Syntactically anotated corpus: lifelong work?

Publication

Abstract

Syntactic analysis of Czech from the centering perspective (eg. Grosz, Weinstein, Joshi, 1995; Walker, Joshi, Prince, 1998) is based on partially automated and partially manual annotation of the so called Centers of attention (Sidner, 1981; Brennan, Friedman, Pollard , 1987).

It is not possible to use existing corpora (ČNK, PDT) otherwise than as a source of individual texts, since the aim of the project Centering and Czech - syntactic analysis is to describe the general principles of construction of the Czech text. Centering theory has several basic features that are the determining criteria for the parameters of such corpus.

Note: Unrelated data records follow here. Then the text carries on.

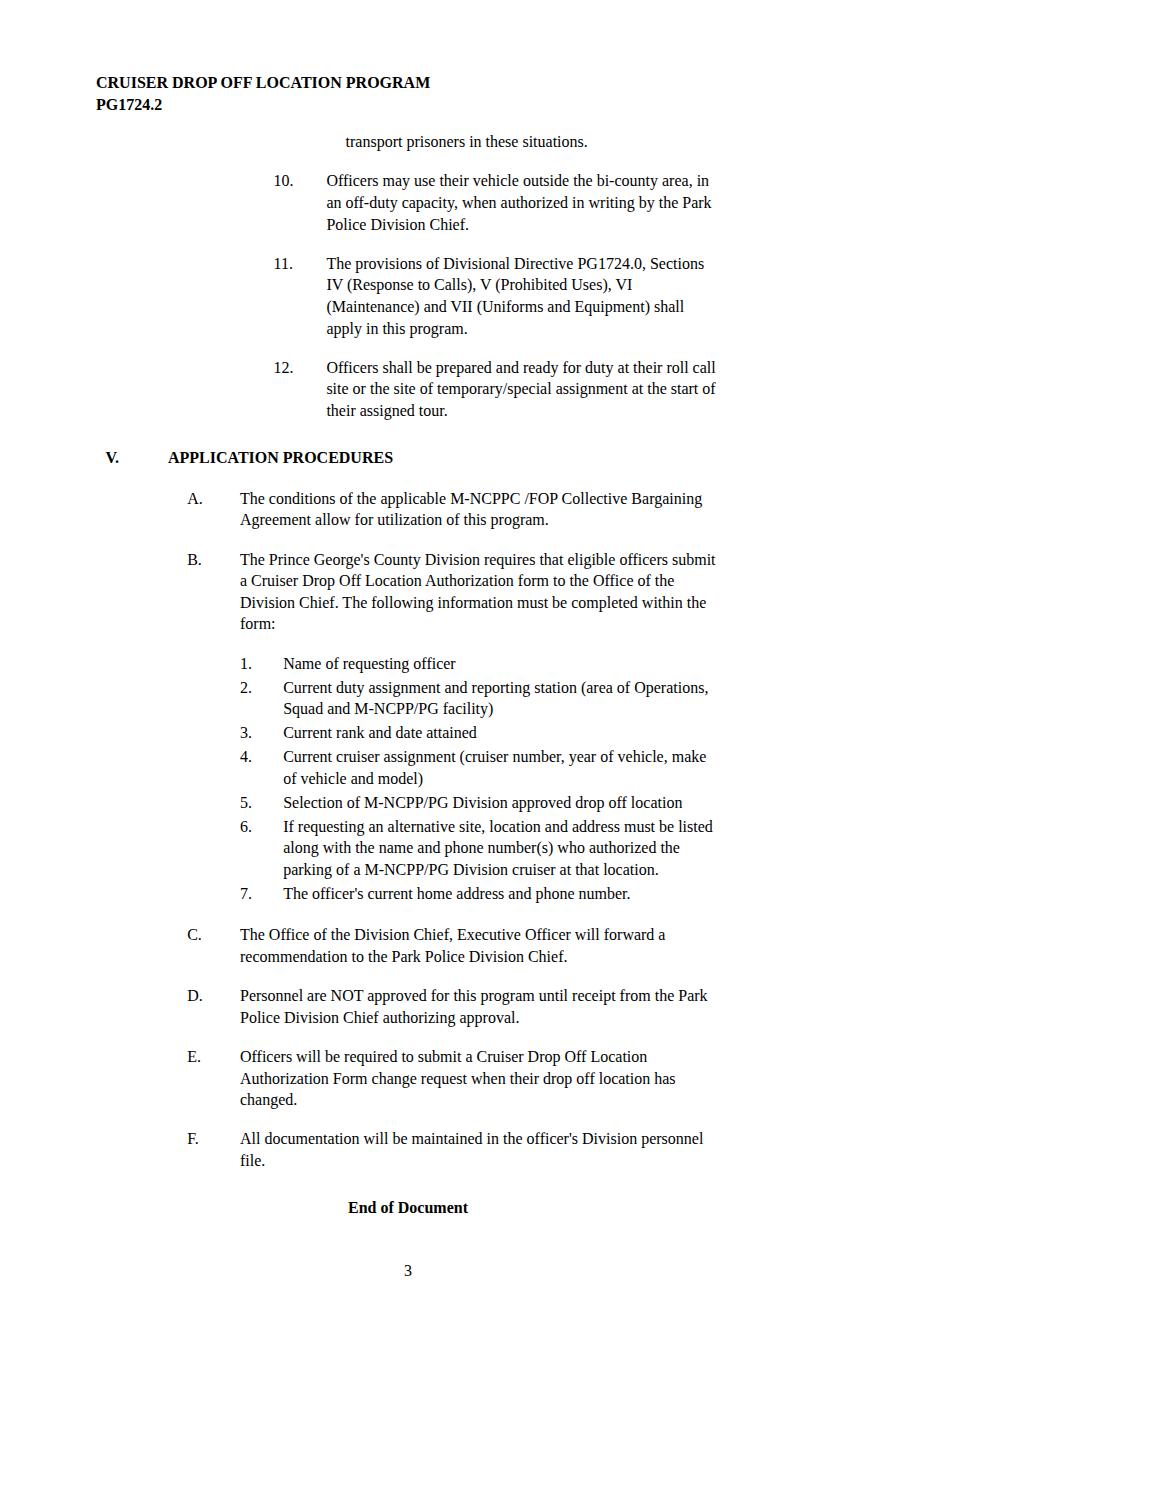CRUISER DROP OFF LOCATION PROGRAM PG1724.2
transport prisoners in these situations.
10. Officers may use their vehicle outside the bi-county area, in an off-duty capacity, when authorized in writing by the Park Police Division Chief.
11. The provisions of Divisional Directive PG1724.0, Sections IV (Response to Calls), V (Prohibited Uses), VI (Maintenance) and VII (Uniforms and Equipment) shall apply in this program.
12. Officers shall be prepared and ready for duty at their roll call site or the site of temporary/special assignment at the start of their assigned tour.
V. APPLICATION PROCEDURES
A. The conditions of the applicable M-NCPPC /FOP Collective Bargaining Agreement allow for utilization of this program.
B.
The Prince George's County Division requires that eligible officers submit a Cruiser Drop Off Location Authorization form to the Office of the Division Chief. The following information must be completed within the form:
1. Name of requesting officer
2. Current duty assignment and reporting station (area of Operations, Squad and M-NCPP/PG facility)
3. Current rank and date attained
4. Current cruiser assignment (cruiser number, year of vehicle, make of vehicle and model)
5. Selection of M-NCPP/PG Division approved drop off location
6. If requesting an alternative site, location and address must be listed along with the name and phone number(s) who authorized the parking of a M-NCPP/PG Division cruiser at that location.
7. The officer's current home address and phone number.
C. The Office of the Division Chief, Executive Officer will forward a recommendation to the Park Police Division Chief.
D. Personnel are NOT approved for this program until receipt from the Park Police Division Chief authorizing approval.
E. Officers will be required to submit a Cruiser Drop Off Location Authorization Form change request when their drop off location has changed.
F. All documentation will be maintained in the officer's Division personnel file.
End of Document
3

The first is the fact that the centering focuses on modeling local relationships in text and consequently the requirement for the corpus, which greatly affect its size - critical utterances constitute only half of the positions of corpus (it is clear that between two immediately following utterances there may not be symmetry). The rest are utterances necessary for annotation: immediately preceeding utterances, but hey can not be considered as critical tokens, as for them there are no immediately preceeding utterances available.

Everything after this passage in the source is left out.